[TEXT SECTION Boundary: Start]

Tuesday, May 31, 2022

May Reading Log

It's a short one this month thanks to a few busy weeks and some laziness on my part. Take a look!

4 Articles I Like This Month

"78 Minutes" by Elizabeth Bruenig, The Atlantic. 4 minutes.

In this piece, which was written after the revelation that the police in Uvalde waited over an hour before making an attempt to confront the shooter, writer Elizabeth Bruenig wrestles with what it means to be a parent of small children in a country that is unwilling to protect them.

"A Culture That Kills Its Children Has No Futureby Elizabeth Bruenig, The Atlantic. 4 minutes.

Another post-Uvalde piece by Elizabeth Bruenig, this one zooms out and asks what our country's ineffectual response to mass shootings says about us. Ultimately what she concludes is as disturbing as it is convincing: ours is a country that has stopped hoping for a better future.

"America's Human Sacrifices" by Maureen Dowd, The New York Times. 5 minutes.

[TEXT SECTION Boundary: End]

_PROBLEMS TO SOLVE:_
[A] For each article named in the May reading log, give its author, its publication, and its stated reading time.
[B] Go on with the May reading log, starting right after its final line.

[PROVIDED INFORMATION Boundary: Start]

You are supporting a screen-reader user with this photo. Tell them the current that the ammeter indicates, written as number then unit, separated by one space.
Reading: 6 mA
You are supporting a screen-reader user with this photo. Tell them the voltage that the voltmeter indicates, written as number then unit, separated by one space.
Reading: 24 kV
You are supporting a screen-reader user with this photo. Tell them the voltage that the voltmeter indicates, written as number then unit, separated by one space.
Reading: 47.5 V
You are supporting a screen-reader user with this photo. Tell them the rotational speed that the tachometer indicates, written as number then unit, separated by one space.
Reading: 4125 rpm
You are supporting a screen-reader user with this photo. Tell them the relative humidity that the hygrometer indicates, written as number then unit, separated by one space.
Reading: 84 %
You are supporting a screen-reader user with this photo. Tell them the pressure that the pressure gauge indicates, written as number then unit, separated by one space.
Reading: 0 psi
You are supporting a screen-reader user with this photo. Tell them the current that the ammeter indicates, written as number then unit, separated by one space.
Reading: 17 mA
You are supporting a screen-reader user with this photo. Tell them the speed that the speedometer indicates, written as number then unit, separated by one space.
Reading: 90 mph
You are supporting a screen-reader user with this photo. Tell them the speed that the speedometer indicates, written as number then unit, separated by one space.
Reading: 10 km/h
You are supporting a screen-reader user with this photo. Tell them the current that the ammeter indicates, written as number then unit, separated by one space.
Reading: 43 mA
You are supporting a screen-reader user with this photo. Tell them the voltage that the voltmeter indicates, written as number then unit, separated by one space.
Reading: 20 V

[PROVIDED INFORMATION Boundary: End]

_SET OF ANSWERS:_
[A]
1. "78 Minutes": Elizabeth Bruenig, The Atlantic, 4 minutes
2. "A Culture That Kills Its Children Has No Future": Elizabeth Bruenig, The Atlantic, 4 minutes
3. "America's Human Sacrifices": Maureen Dowd, The New York Times, 5 minutes

[B]
Maureen Dowd, once the most revered newspaper columnist in America, is long past her prime, but she can still hit a home run every now and then. This column, which blisteringly condemns those who refuse to even talk about gun control, is one of those home runs.

"How Politics Poisoned the Evangelical Church" by Tim Alberta, The Atlantic. 40 minutes.

One church profiled in this article has exploded numerically since its pastor started injecting right-wing talking points into his sermons on a weekly basis, making Sundays more like political rallies than worship services. Another church has begun to decline since its pastor, a dyed-in-the-wool conservative, began regularly preaching against the kinds of conspiracy theories he was seeing his members embrace. Both pastors have something in common: they believe they have no choice but to talk about politics in church. And both, in their own ways, are evidence of how the evangelical church has lost its way. 

Reading Through the Fantastic Four- #301-323, Annual #20-21

The post-John Byrne years of Fantastic Four were weird, a time to throw things at the wall and see what stuck. After a legendary, lengthy run like Byrne's, Marvel had little choice but to shake things up if they wanted readers to stay engaged following the writer-artist's departure.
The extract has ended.